(Collected data)
○ ○ ○
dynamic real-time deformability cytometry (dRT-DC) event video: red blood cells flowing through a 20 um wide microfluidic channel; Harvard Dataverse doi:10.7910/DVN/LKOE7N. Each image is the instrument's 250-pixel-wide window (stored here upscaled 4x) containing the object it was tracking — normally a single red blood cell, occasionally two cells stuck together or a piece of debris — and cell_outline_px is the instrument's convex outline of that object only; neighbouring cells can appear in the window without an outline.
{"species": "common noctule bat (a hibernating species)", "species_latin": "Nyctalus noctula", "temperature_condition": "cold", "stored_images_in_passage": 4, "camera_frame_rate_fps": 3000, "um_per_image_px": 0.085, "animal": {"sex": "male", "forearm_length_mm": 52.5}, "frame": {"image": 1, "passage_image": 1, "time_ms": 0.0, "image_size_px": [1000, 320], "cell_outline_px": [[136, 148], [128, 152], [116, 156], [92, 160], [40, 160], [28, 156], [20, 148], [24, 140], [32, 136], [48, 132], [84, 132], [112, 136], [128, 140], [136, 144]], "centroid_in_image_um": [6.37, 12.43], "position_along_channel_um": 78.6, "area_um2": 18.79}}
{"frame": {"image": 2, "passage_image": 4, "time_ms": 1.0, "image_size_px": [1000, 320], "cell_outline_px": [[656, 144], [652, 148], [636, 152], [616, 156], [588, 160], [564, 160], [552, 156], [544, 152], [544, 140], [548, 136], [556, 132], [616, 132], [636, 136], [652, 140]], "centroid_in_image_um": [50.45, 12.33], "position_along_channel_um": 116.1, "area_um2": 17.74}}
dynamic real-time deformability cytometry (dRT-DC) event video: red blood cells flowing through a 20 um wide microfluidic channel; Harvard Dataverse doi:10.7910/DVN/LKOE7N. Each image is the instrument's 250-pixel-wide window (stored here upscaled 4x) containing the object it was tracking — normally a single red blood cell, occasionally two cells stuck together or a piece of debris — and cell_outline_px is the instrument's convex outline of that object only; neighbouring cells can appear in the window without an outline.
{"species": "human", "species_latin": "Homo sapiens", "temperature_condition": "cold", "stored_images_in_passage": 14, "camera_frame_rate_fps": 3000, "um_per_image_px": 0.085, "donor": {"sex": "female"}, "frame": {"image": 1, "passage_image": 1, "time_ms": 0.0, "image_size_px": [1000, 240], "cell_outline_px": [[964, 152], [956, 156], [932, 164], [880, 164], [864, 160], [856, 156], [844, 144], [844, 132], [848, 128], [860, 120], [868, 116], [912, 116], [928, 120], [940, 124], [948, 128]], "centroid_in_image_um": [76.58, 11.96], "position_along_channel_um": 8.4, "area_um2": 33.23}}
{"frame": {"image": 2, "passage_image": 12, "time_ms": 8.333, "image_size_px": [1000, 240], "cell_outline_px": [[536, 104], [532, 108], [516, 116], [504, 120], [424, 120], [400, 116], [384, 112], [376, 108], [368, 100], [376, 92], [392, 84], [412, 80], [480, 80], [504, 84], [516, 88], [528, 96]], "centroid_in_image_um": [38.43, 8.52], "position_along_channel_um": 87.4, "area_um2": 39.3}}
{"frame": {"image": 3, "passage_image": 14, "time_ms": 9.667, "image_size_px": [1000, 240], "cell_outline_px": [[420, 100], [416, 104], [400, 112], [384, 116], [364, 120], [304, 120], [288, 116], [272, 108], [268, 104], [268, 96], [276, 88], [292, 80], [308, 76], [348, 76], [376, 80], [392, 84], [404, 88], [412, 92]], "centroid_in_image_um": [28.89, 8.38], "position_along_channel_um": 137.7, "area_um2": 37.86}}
○ ○ ○
* **The problem**:
Your task is to quote the listing above word for word.

* **Output for this task**:
dynamic real-time deformability cytometry (dRT-DC) event video: red blood cells flowing through a 20 um wide microfluidic channel; Harvard Dataverse doi:10.7910/DVN/LKOE7N. Each image is the instrument's 250-pixel-wide window (stored here upscaled 4x) containing the object it was tracking — normally a single red blood cell, occasionally two cells stuck together or a piece of debris — and cell_outline_px is the instrument's convex outline of that object only; neighbouring cells can appear in the window without an outline.
{"species": "common noctule bat (a hibernating species)", "species_latin": "Nyctalus noctula", "temperature_condition": "cold", "stored_images_in_passage": 4, "camera_frame_rate_fps": 3000, "um_per_image_px": 0.085, "animal": {"sex": "male", "forearm_length_mm": 52.5}, "frame": {"image": 1, "passage_image": 1, "time_ms": 0.0, "image_size_px": [1000, 320], "cell_outline_px": [[136, 148], [128, 152], [116, 156], [92, 160], [40, 160], [28, 156], [20, 148], [24, 140], [32, 136], [48, 132], [84, 132], [112, 136], [128, 140], [136, 144]], "centroid_in_image_um": [6.37, 12.43], "position_along_channel_um": 78.6, "area_um2": 18.79}}
{"frame": {"image": 2, "passage_image": 4, "time_ms": 1.0, "image_size_px": [1000, 320], "cell_outline_px": [[656, 144], [652, 148], [636, 152], [616, 156], [588, 160], [564, 160], [552, 156], [544, 152], [544, 140], [548, 136], [556, 132], [616, 132], [636, 136], [652, 140]], "centroid_in_image_um": [50.45, 12.33], "position_along_channel_um": 116.1, "area_um2": 17.74}}
dynamic real-time deformability cytometry (dRT-DC) event video: red blood cells flowing through a 20 um wide microfluidic channel; Harvard Dataverse doi:10.7910/DVN/LKOE7N. Each image is the instrument's 250-pixel-wide window (stored here upscaled 4x) containing the object it was tracking — normally a single red blood cell, occasionally two cells stuck together or a piece of debris — and cell_outline_px is the instrument's convex outline of that object only; neighbouring cells can appear in the window without an outline.
{"species": "human", "species_latin": "Homo sapiens", "temperature_condition": "cold", "stored_images_in_passage": 14, "camera_frame_rate_fps": 3000, "um_per_image_px": 0.085, "donor": {"sex": "female"}, "frame": {"image": 1, "passage_image": 1, "time_ms": 0.0, "image_size_px": [1000, 240], "cell_outline_px": [[964, 152], [956, 156], [932, 164], [880, 164], [864, 160], [856, 156], [844, 144], [844, 132], [848, 128], [860, 120], [868, 116], [912, 116], [928, 120], [940, 124], [948, 128]], "centroid_in_image_um": [76.58, 11.96], "position_along_channel_um": 8.4, "area_um2": 33.23}}
{"frame": {"image": 2, "passage_image": 12, "time_ms": 8.333, "image_size_px": [1000, 240], "cell_outline_px": [[536, 104], [532, 108], [516, 116], [504, 120], [424, 120], [400, 116], [384, 112], [376, 108], [368, 100], [376, 92], [392, 84], [412, 80], [480, 80], [504, 84], [516, 88], [528, 96]], "centroid_in_image_um": [38.43, 8.52], "position_along_channel_um": 87.4, "area_um2": 39.3}}
{"frame": {"image": 3, "passage_image": 14, "time_ms": 9.667, "image_size_px": [1000, 240], "cell_outline_px": [[420, 100], [416, 104], [400, 112], [384, 116], [364, 120], [304, 120], [288, 116], [272, 108], [268, 104], [268, 96], [276, 88], [292, 80], [308, 76], [348, 76], [376, 80], [392, 84], [404, 88], [412, 92]], "centroid_in_image_um": [28.89, 8.38], "position_along_channel_um": 137.7, "area_um2": 37.86}}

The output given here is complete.